Patient presentation: A 64-year-old women had undergone revision of a right hip replacement 9 months previously. Subsequently, the inferior hook on the cup broke through the inferior aspect of the acetabulum causing a fracture at the junction of the superior pubic ramus with the acetabulum, with a possible additional fracture around the inferior pubic ramus. There was evidence of bone loss on the posterior wall. CT scan data indicated pelvic discontinuity, and there was evidence of early osteolysis around the PCA (porous coated anatomic) stem. The patient had poor mobility and was in considerable pain.

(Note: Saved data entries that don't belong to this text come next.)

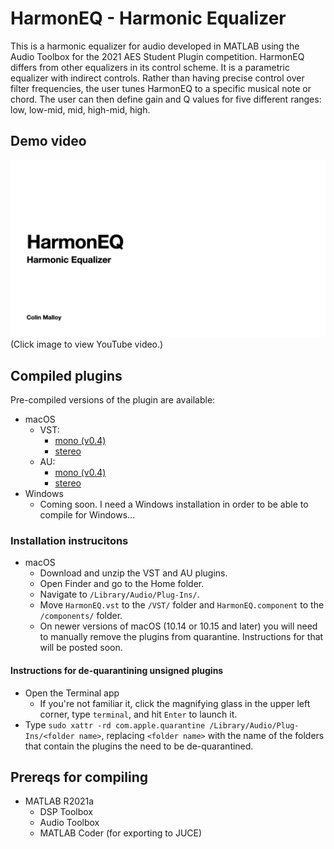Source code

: # HarmonEQ - Harmonic Equalizer

This is a harmonic equalizer for audio developed in MATLAB using the Audio Toolbox for the 2021 AES Student Plugin competition.
HarmonEQ differs from other equalizers in its control scheme. It is a parametric equalizer with indirect controls.
Rather than having precise control over filter frequencies, the user tunes HarmonEQ to a specific musical note or chord.
The user can then define gain and Q values for five different ranges: low, low-mid, mid, high-mid, high.

## Demo video
[![Demo video](https://github.com/malloyca/HarmonEQ/blob/4d2fd777141e77f6b9c2302f6d13eea520b50bd0/video_title_screen.png)](https://youtu.be/qlQ4hnX0gDU)
(Click image to view YouTube video.)

## Compiled plugins
Pre-compiled versions of the plugin are available:
- macOS
  - VST:
    - [mono (v0.4)](https://github.com/malloyca/HarmonEQ/releases/download/v0.4/HarmonEQ_mono.vst.zip)
    - [stereo](https://github.com/malloyca/HarmonEQ/releases/download/v0.5.1/HarmonEQ.vst.zip)
  - AU:
    - [mono (v0.4)](https://github.com/malloyca/HarmonEQ/releases/download/v0.4/HarmonEQ_mono.component.zip)
    - [stereo](https://github.com/malloyca/HarmonEQ/releases/download/v0.5.1/HarmonEQ.component.zip)
- Windows
  - Coming soon. I need a Windows installation in order to be able to compile for Windows...

### Installation instrucitons
- macOS
  - Download and unzip the VST and AU plugins.
  - Open Finder and go to the Home folder.
  - Navigate to `/Library/Audio/Plug-Ins/`.
  - Move `HarmonEQ.vst` to the `/VST/` folder and `HarmonEQ.component` to the `/components/` folder.
  - On newer versions of macOS (10.14 or 10.15 and later) you will need to manually remove the plugins from quarantine. Instructions for that will be posted soon.

#### Instructions for de-quarantining unsigned plugins
- Open the Terminal app
  - If you're not familiar it, click the magnifying glass in the upper left corner, type `terminal`, and hit `Enter` to launch it.
- Type `sudo xattr -rd com.apple.quarantine /Library/Audio/Plug-Ins/<folder name>`, replacing `<folder name>` with the name of the folders that contain the plugins the need to be de-quarantined.

## Prereqs for compiling
- MATLAB R2021a
  - DSP Toolbox
  - Audio Toolbox
  - MATLAB Coder (for exporting to JUCE)
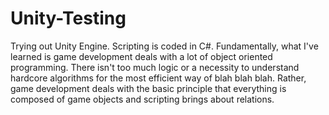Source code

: # Unity-Testing
Trying out Unity Engine. Scripting is coded in C#. Fundamentally, what I've learned is game development deals with a lot of object oriented programming. There isn't
too much logic or a necessity to understand hardcore algorithms for the most efficient way of blah blah blah. Rather, game development deals with the basic principle
that everything is composed of game objects and scripting brings about relations.

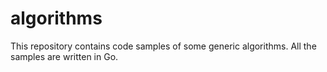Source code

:algorithms
==========

This repository contains code samples of some generic algorithms.
All the samples are written in Go.

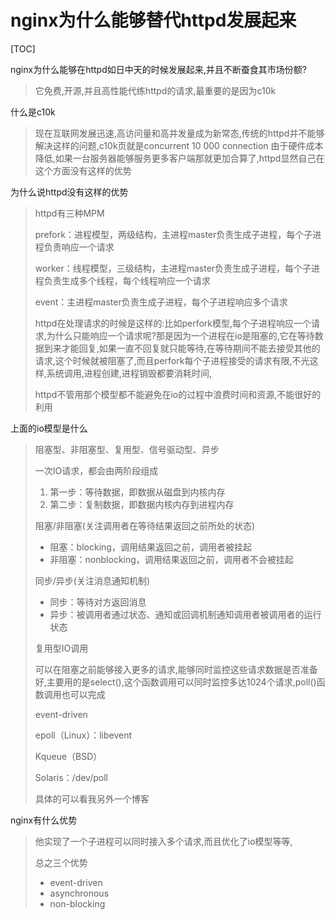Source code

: # nginx为什么能够替代httpd发展起来

[TOC]

nginx为什么能够在httpd如日中天的时候发展起来,并且不断蚕食其市场份额?

> 它免费,开源,并且高性能代练httpd的请求,最重要的是因为c10k

什么是c10k

> 现在互联网发展迅速,高访问量和高并发量成为新常态,传统的httpd并不能够解决这样的问题,c10k页就是concurrent 10 000 connection 由于硬件成本降低,如果一台服务器能够服务更多客户端那就更加合算了,httpd显然自己在这个方面没有这样的优势

为什么说httpd没有这样的优势

> httpd有三种MPM
>
> prefork：进程模型，两级结构，主进程master负责生成子进程，每个子进程负责响应一个请求
>
> worker：线程模型，三级结构，主进程master负责生成子进程，每个子进程负责生成多个线程，每个线程响应一个请求
>
> event：主进程master负责生成子进程，每个子进程响应多个请求
>
> 
>
> httpd在处理请求的时候是这样的:比如perfork模型,每个子进程响应一个请求,为什么只能响应一个请求呢?那是因为一个进程在io是阻塞的,它在等待数据到来才能回复,如果一直不回复就只能等待,在等待期间不能去接受其他的请求,这个时候就被阻塞了,而且perfork每个子进程接受的请求有限,不光这样,系统调用,进程创建,进程销毁都要消耗时间,
>
> httpd不管用那个模型都不能避免在io的过程中浪费时间和资源,不能很好的利用

上面的io模型是什么

> 阻塞型、非阻塞型、复用型、信号驱动型、异步
>
> 一次IO请求，都会由两阶段组成
>
> 1. 第一步：等待数据，即数据从磁盘到内核内存
> 2. 第二步：复制数据，即数据内核内存到进程内存
>
> 阻塞/非阻塞(关注调用者在等待结果返回之前所处的状态)
>
> - 阻塞：blocking，调用结果返回之前，调用者被挂起
> - 非阻塞：nonblocking，调用结果返回之前，调用者不会被挂起
>
> 同步/异步(关注消息通知机制)
>
> - 同步：等待对方返回消息
> - 异步：被调用者通过状态、通知或回调机制通知调用者被调用者的运行状态
>
> 复用型IO调用
>
> ​	可以在阻塞之前能够接入更多的请求,能够同时监控这些请求数据是否准备好,主要用的是select(),这个函数调用可以同时监控多达1024个请求,poll()函数调用也可以完成
>
> event-driven
>
> epoll（Linux）：libevent
>
> Kqueue（BSD）
>
> Solaris：/dev/poll
>
> 具体的可以看我另外一个博客

nginx有什么优势

> 他实现了一个子进程可以同时接入多个请求,而且优化了io模型等等,
>
> 总之三个优势 
>
> - event-driven
> - asynchronous
> - non-blocking

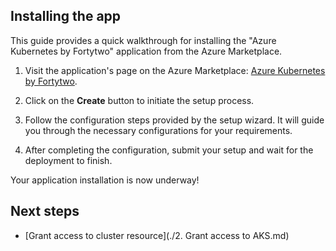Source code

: ## Installing the app

This guide provides a quick walkthrough for installing the "Azure Kubernetes by Fortytwo" application from the Azure Marketplace.

1. Visit the application's page on the Azure Marketplace: 
   [Azure Kubernetes by Fortytwo](https://azuremarketplace.microsoft.com/en-us/marketplace/apps/amestofortytwoas1653635920536.kubernetes_by_fortytwo-preview?tab=Overview&flightCodes=3c669d67-d5ac-403b-ab37-1902fc2d069a).

2. Click on the **Create** button to initiate the setup process.

3. Follow the configuration steps provided by the setup wizard. It will guide you through the necessary configurations for your requirements.

4. After completing the configuration, submit your setup and wait for the deployment to finish.

Your application installation is now underway!

## Next steps

- [Grant access to cluster resource](./2. Grant access to AKS.md)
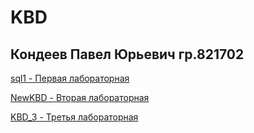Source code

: # KBD


## Кондеев Павел Юрьевич гр.821702


[sql1 - Первая лабораторная](sql1)


[NewKBD - Вторая лабораторная](NewKBD)


[KBD_3 - Третья лабораторная](KBD_3)
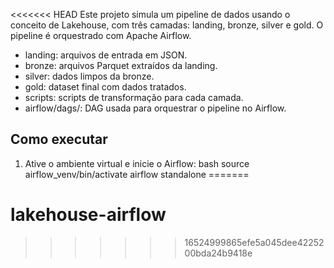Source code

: <<<<<<< HEAD
Este projeto simula um pipeline de dados usando o conceito de Lakehouse, com três camadas: landing, bronze, silver e gold. O pipeline é orquestrado com Apache Airflow.


- landing: arquivos de entrada em JSON.
- bronze: arquivos Parquet extraídos da landing.
- silver: dados limpos da bronze.
- gold: dataset final com dados tratados.
- scripts: scripts de transformação para cada camada.
- airflow/dags/: DAG usada para orquestrar o pipeline no Airflow.

## Como executar

1. Ative o ambiente virtual e inicie o Airflow:
   bash
   source airflow_venv/bin/activate
   airflow standalone
=======
# lakehouse-airflow
>>>>>>> 16524999865efe5a045dee4225200bda24b9418e
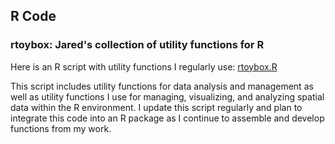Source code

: ## R Code

### rtoybox: Jared's collection of utility functions for R

Here is an R script with utility functions I regularly use: [rtoybox.R](http://jaredjbeck.github.io/content/rtoybox.R)

This script includes utility functions for data analysis and management as well as utility functions I use for managing, visualizing, and analyzing spatial data within the R environment. I update this script regularly and plan to integrate this code into an R package as I continue to assemble and develop functions from my work.
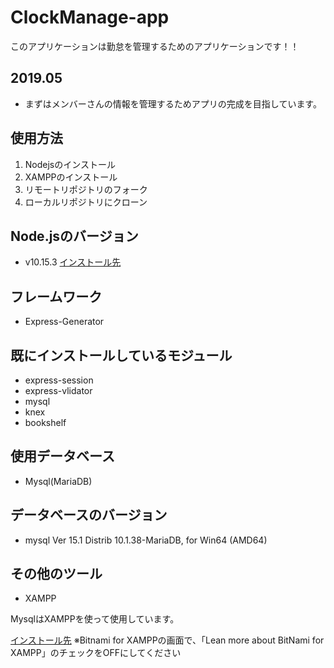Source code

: # ClockManage-app
このアプリケーションは勤怠を管理するためのアプリケーションです！！ 

## 2019.05
- まずはメンバーさんの情報を管理するためアプリの完成を目指しています。

## 使用方法
1. Nodejsのインストール
2. XAMPPのインストール
3. リモートリポジトリのフォーク
4. ローカルリポジトリにクローン

## Node.jsのバージョン
- v10.15.3
[インストール先](http://nodejs.org/ja/)

## フレームワーク
- Express-Generator

## 既にインストールしているモジュール
- express-session
- express-vlidator
- mysql
- knex
- bookshelf

## 使用データベース
- Mysql(MariaDB)

## データベースのバージョン
- mysql  Ver 15.1 Distrib 10.1.38-MariaDB, for Win64 (AMD64)

## その他のツール
- XAMPP

MysqlはXAMPPを使って使用しています。

[インストール先](http://www.apachefriends.org/jp)
※Bitnami for XAMPPの画面で、「Lean more about BitNami for XAMPP」のチェックをOFFにしてください

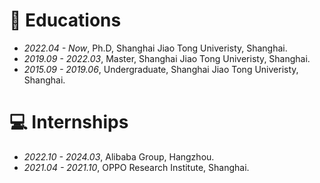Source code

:
# 📖 Educations
- *2022.04 - Now*, Ph.D, Shanghai Jiao Tong Univeristy, Shanghai.
- *2019.09 - 2022.03*, Master, Shanghai Jiao Tong Univeristy, Shanghai.
- *2015.09 - 2019.06*, Undergraduate, Shanghai Jiao Tong Univeristy, Shanghai.

# 💻 Internships
- *2022.10 - 2024.03*, Alibaba Group, Hangzhou.
- *2021.04 - 2021.10*, OPPO Research Institute, Shanghai.
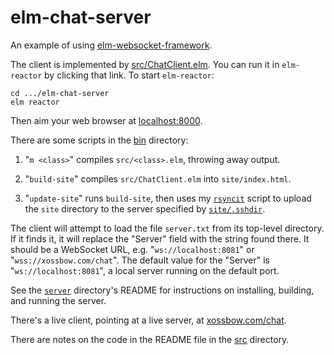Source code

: # elm-chat-server

An example of using [elm-websocket-framework](http://package.elm-lang.org/packages/billstclair/elm-websocket-framework/latest).

The client is implemented by [src/ChatClient.elm](src/ChatClient.elm). You can run it in `elm-reactor` by clicking that link. To start `elm-reactor`:

    cd .../elm-chat-server
    elm reactor
    
Then aim your web browser at [localhost:8000](http://localhost:8000).

There are some scripts in the [bin](bin/) directory:

1. "`m <class>`" compiles `src/<class>.elm`, throwing away output.

2. "`build-site`" compiles `src/ChatClient.elm` into `site/index.html`.

3. "`update-site`" runs `build-site`, then uses my [`rsyncit`](https://github.com/billstclair/wws-scripts#rsyncit) script to upload the `site` directory to the server specified by [`site/.sshdir`](site/.sshdir).

The client will attempt to load the file `server.txt` from its top-level directory. If it finds it, it will replace the "Server" field with the string found there. It should be a WebSocket URL, e.g. "`ws://localhost:8081`" or "`wss://xossbow.com/chat`". The default value for the "Server" is "`ws://localhost:8081`", a local server running on the default port.

See the [`server`](server/) directory's README for instructions on installing, building, and running the server.

There's a live client, pointing at a live server, at [xossbow.com/chat](https://xossbow.com/chat/).

There are notes on the code in the README file in the [src](src/) directory.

Treatment and rationale: The extent of the anatomical defect (complete pelvic dissociation) and the nature of the failure of the initial third-party revision component meant that the surgeon elected to use an Ossis custom component.
How: The design process started with Ossis engineers converting the patient’s CT scan data into a virtual 3D model. Digital surgery was then performed to resect bone and create the best environment for fixation of the custom component, which was designed to unite the pelvic dissociation and the acetabulum, and to relocate joint articulation to the desired position. Initial fixation of the component was obtained using fixed angled locking screws that, along with the placement of the cup, were targeted to integrate with the patient’s best available bone stock. Component surfaces that mated with the bone or allograft were manufactured using an osteo-consistent porous mesh to facilitate secondary and on-going fixation of the component into the patient’s bone. Ossis supplied a trial to provide accurate resections and fitment of the custom implant, and models of the patient’s anatomy as resected that were used to aid surgery.